Her story begins with her dim memories of her father, who died in World War I when she was very small, and then jumps to her memory of being ten years old and competing with her brother Gordon to see who could collect the most fossils on a beach. Claudia switches between directly addressing the reader and speaking about herself in the third-person, sowing some subtle confusion as to who, exactly, is narrating the third-person sections. These early childhood memories are likened to the Earth’s earliest historical eras. Claudia thinks of her daughter, Lisa, whom she describes as dull. This leads her to a memory of Lisa’s father, Jasper, and of the moment when she informed him that she was pregnant and intent on keeping the child. Claudia describes the private thoughts of Jasper as if she were privy to them, hinting at an element of the unreliable in her story.



She then has a lengthy reflection on the nature of historical figures, imagining the titans of history doing mundane, everyday tasks that get left out of the books.

The narrative jumps to a moment when Claudia was in a nursing home, unable to recall the word ‛curtain’ until a nurse reminds her. She reflects on the history of the English language, which leads her to consider her relationship with her daughter, Lisa, which leads to Lisa’s own perspective on her reserved mother. Claudia remembers a time when Lisa visited her in the nursing home, and she asked her daughter if she still attended church. Informed that she did, Claudia says she believes in God because it’s the only explanation for the confused state of the world.

Claudia contemplates Jasper’s father, Sasha, a man who beat incredible odds during the war to live into his old age. Claudia considers the many ways Sasha has influenced her life, and how all those changes were the ripples of something incredibly unlikely. She also thinks about her time as a war correspondent in Cairo during World War II. She describes Cairo as a place where time has no meaning, the ancient artifacts mixing with the modern day to blend everything together. This leads her to remember meeting Tom Southern in the desert outside Cairo. Tom is an English soldier on leave; they fall in love, but then Tom is called back to the front and killed. Claudia discovers she is pregnant by him and decides to keep the baby, but miscarries. Lisa visits her mother and thinks of her with disdain, believing her mother has never loved anyone.



Claudia thinks back to her relationship with Gordon as they grew into adolescence, revealing that their intimacy and competitiveness stretched into physical intimacies as they engaged in an incestuous relationship.

Claudia thinks about how her own body is a historical record of her life, how all her injuries and surgeries are recorded there. She remembers a trip to the zoo with Jasper and Lisa when the young girl asked about monkeys having sex; Claudia didn’t hesitate to explain sex to her.

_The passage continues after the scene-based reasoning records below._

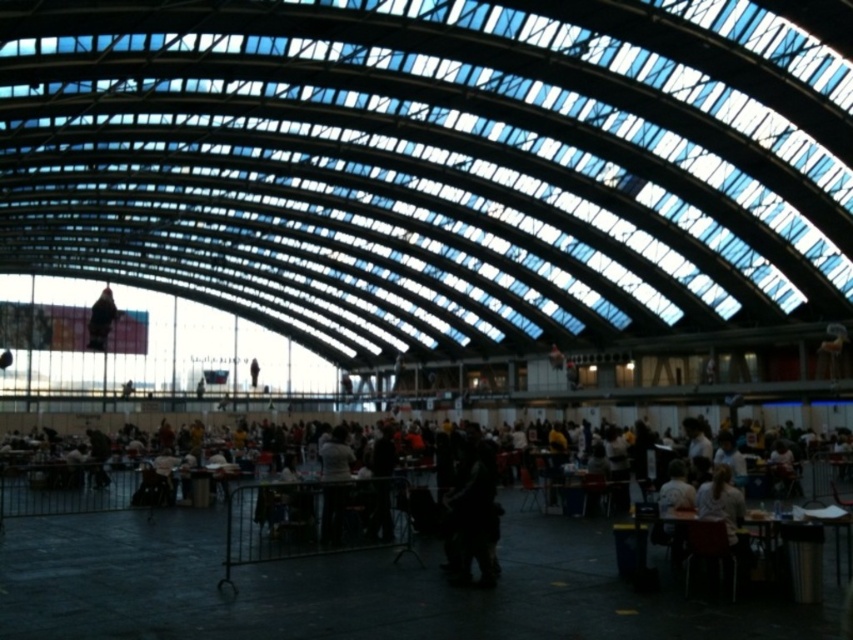
Does dark gray jacket at center appear under wooden table at lower right?

Yes.

Describe the element at coordinates (311, 518) in the screenshot. I see `dark gray jacket at center` at that location.

Where is `dark gray jacket at center`? The height and width of the screenshot is (640, 853). dark gray jacket at center is located at coordinates (311, 518).

Does dark gray jacket at center have a greater width compared to dark fabric bag at center?

Correct, the width of dark gray jacket at center exceeds that of dark fabric bag at center.

Which is more to the left, dark gray jacket at center or dark fabric bag at center?

dark gray jacket at center

Image resolution: width=853 pixels, height=640 pixels. What do you see at coordinates (311, 518) in the screenshot? I see `dark gray jacket at center` at bounding box center [311, 518].

I want to click on dark gray jacket at center, so click(311, 518).

Between dark fabric bag at center and wooden table at lower right, which one appears on the right side from the viewer's perspective?

wooden table at lower right

Is point (447, 502) positioned behind point (642, 515)?

That is True.

Is point (469, 440) positioned after point (676, 561)?

Yes.

Identify the location of dark fabric bag at center. (473, 513).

Claudia thinks about the Cold War and how her status as a mother inspired greater fear and terror in her despite her inability to express normal maternal love. She thinks back to a moment just two days before Gordon died, a few years before. Although their relationship was never the same after the war, his death left a huge gap in her life.



Claudia receives a batch of papers at the nursing home, among them the diary of Tom Southern. She had received it six years earlier from Tom’s sister when his effects were recovered; she reads it again. His diary is an examination of fear and war; Claudia dominates his thoughts.

The narrative snaps back to the present, where Claudia is close to death having just finished her re-read of Tom’s diary. She reflects on how Tom’s death has frozen him in his youth, how he has been removed from history while she has moved forward through it. She thinks he would be disgusted by the person she has become.

Lively’s exploration of Claudia’s life jumps about in time and uses multiple points-of-view to convey a theory of history in which our own consciousness actively changes history. The sense of unreliableness echoes our own inability to truly know what happened in the past; like Claudia’s recollections, we must rely on third parties and will never really know the truth.